The weekly summary has a lot to cover: several terrorist attacks overseas, the last whimper of the Benghazi pseudo-scandal and possibly the home stretch of the Clinton email pseudo-scandal, a stunning victory for abortion rights at the Supreme Court, new gun control laws in California, and the death of Elie Wiesel. And I’ll close with a stunning Hubble telescope photo of a massive aurora on Jupiter. Let’s say that comes out before noon.

The Monday Morning Teaser

The big news this week was Brexit, which I had barely covered in the Sift because I didn’t expect Leave to win. (If Remain had won, the story would have been “OK, never mind.”) So the consequences of Brexit — the worst of it being the strain it puts on the Northern Ireland peace agreement — take up most of the weekly summary, which also discusses whether Brexit should change our views of the likelihood of a Trump presidency. (I come down with a definitive “yes and no”.)

But the featured post is about the odd and (from my point of view) welcome change of tone among the Democrats in Congress. Suddenly senators are giving 15-hour speeches and representatives are holding sit-ins in the well of the House. If nothing else, such actions are breaking the nothing-to-see-here fatalism of a Congress that can barely keep the government open and can’t hope to accomplish anything positive.

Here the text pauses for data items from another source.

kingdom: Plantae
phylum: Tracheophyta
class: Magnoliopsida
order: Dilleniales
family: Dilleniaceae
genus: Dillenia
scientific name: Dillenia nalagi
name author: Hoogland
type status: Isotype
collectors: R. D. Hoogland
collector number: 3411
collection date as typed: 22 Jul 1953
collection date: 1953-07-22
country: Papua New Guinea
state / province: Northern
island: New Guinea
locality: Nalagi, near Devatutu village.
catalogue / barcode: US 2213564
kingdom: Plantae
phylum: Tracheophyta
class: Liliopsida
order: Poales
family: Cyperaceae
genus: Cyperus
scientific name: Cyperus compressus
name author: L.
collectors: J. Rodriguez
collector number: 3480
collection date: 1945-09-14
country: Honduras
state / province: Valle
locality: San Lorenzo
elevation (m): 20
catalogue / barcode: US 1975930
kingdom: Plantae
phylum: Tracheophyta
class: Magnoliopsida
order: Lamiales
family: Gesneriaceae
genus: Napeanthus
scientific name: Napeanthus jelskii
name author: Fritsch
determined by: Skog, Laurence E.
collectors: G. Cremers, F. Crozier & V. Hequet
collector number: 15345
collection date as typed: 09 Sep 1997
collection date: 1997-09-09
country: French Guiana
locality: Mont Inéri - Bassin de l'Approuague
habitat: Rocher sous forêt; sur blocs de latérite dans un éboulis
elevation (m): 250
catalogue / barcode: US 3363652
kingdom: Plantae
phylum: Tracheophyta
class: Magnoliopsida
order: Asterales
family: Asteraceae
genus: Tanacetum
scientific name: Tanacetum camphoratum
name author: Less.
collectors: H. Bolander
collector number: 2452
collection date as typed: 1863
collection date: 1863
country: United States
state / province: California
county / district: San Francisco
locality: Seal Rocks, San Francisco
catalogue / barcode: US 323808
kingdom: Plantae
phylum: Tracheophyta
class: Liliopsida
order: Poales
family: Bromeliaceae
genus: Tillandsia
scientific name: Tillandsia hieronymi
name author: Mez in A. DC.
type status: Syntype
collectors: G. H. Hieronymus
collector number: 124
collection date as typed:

But what’s all that about, why now, and where might it go from here? That’s the topic of a featured post that still needs work and doesn’t even have a title yet. So figure that to appear around 10 or 11 EDT.

Beyond Brexit and the congressional sit-in, the weekly summary discusses the end-of-term barrage of Supreme Court decisions, the odd finances of the Trump campaign, and the continuing signs of a thaw on the Bernie/Hillary front. I’m still looking for a closing, so let’s predict that to appear around noon.